The Hillbillyland Exhibition explores the power, prevalence, and persistence of the hillbilly stereotype from the days of its beginnings in the late 19th century to the present day. The exhibit takes a unique approach by focusing on photography featuring the people of the region, some of them stereotypical images, combined with poetry and short prose pieces that challenge and complicate these stereotypes.

Man Holding Case, Wearing a Suit, circa 1927-1932   Aunt Sophie, circa 1927-1932

Photographs in the exhibition include historical ones by Bayard Wooten, George Masa, and Doris Ulmann and modern photographers Rob Amberg, Tim Barnwell, and Don Dudenbostel, and other photos from UNCA Special Collections and other regional collections.
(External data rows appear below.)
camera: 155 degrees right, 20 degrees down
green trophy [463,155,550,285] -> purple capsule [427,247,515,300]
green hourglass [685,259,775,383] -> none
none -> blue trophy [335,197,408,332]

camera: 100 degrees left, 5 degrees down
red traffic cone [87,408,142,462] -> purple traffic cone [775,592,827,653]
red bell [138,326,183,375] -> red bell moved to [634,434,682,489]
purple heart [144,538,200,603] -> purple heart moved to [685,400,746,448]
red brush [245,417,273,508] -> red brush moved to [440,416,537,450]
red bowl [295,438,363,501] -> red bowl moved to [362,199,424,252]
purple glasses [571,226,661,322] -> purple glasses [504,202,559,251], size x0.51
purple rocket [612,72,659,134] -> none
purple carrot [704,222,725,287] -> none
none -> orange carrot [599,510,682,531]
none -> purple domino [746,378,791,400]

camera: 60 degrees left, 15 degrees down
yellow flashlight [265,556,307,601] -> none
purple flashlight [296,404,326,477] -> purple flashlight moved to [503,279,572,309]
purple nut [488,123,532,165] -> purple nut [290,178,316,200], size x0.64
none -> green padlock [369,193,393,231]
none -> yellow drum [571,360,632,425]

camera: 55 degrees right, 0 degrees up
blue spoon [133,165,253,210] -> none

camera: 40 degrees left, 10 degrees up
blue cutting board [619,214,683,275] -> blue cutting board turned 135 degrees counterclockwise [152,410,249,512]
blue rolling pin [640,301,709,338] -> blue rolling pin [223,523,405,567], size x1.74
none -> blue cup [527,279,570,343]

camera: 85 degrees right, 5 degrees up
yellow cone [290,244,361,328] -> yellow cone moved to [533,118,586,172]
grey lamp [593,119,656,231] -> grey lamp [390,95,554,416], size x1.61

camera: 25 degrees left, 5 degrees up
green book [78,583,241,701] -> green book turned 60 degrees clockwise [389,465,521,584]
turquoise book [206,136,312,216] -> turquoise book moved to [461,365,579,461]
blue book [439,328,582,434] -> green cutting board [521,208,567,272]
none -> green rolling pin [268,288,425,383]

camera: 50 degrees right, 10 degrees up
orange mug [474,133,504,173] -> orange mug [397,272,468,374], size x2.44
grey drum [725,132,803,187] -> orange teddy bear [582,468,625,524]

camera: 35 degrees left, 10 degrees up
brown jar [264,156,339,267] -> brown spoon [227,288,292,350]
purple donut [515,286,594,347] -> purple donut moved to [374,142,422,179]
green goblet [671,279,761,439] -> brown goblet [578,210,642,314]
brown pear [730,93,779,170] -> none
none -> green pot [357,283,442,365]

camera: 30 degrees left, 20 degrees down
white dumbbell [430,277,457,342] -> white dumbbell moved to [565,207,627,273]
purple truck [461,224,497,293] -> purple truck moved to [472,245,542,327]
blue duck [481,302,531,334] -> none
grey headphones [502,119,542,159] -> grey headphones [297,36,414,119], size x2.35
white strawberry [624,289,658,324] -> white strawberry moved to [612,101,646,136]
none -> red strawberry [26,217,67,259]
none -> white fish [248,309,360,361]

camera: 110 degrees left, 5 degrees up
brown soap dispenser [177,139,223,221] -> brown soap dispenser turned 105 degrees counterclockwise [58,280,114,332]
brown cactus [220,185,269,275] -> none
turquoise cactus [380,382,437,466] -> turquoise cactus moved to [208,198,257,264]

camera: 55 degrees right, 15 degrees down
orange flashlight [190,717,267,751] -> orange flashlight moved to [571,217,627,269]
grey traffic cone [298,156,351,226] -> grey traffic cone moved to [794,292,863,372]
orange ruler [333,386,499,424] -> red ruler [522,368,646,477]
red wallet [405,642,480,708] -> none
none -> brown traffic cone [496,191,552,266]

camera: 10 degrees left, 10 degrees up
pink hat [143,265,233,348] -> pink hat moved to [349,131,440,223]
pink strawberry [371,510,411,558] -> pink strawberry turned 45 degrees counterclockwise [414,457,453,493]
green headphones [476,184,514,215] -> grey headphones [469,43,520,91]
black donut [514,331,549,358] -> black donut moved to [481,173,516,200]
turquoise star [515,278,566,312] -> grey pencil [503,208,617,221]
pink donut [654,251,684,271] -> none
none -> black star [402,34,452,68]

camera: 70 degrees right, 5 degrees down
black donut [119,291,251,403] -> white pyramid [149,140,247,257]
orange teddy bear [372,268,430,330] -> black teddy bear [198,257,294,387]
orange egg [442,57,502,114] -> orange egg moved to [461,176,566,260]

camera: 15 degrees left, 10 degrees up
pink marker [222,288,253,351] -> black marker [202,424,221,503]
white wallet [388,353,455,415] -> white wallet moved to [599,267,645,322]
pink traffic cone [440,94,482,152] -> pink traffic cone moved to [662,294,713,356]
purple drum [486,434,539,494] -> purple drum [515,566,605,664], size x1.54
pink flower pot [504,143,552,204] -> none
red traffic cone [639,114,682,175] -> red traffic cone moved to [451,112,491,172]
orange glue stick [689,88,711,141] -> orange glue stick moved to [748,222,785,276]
Most of these photographers hale from outside the region and reflect the fascination with the region and the people who live in its deepest coves and hollows. 

All of the poetry and prose in the exhibit has been written by individuals with deep roots in Western North Carolina. They include the late Jim Wayne Miller, Fred Chappell, Robert Morgan, Michael McFee, Jane Hicks, Kathryn Stripling Byer, Ron Rash, and Wayne Caldwell.

This exhibit ran in WNCHA's gallery rooms at the Smith-McDowell House Museum from June - December 2014.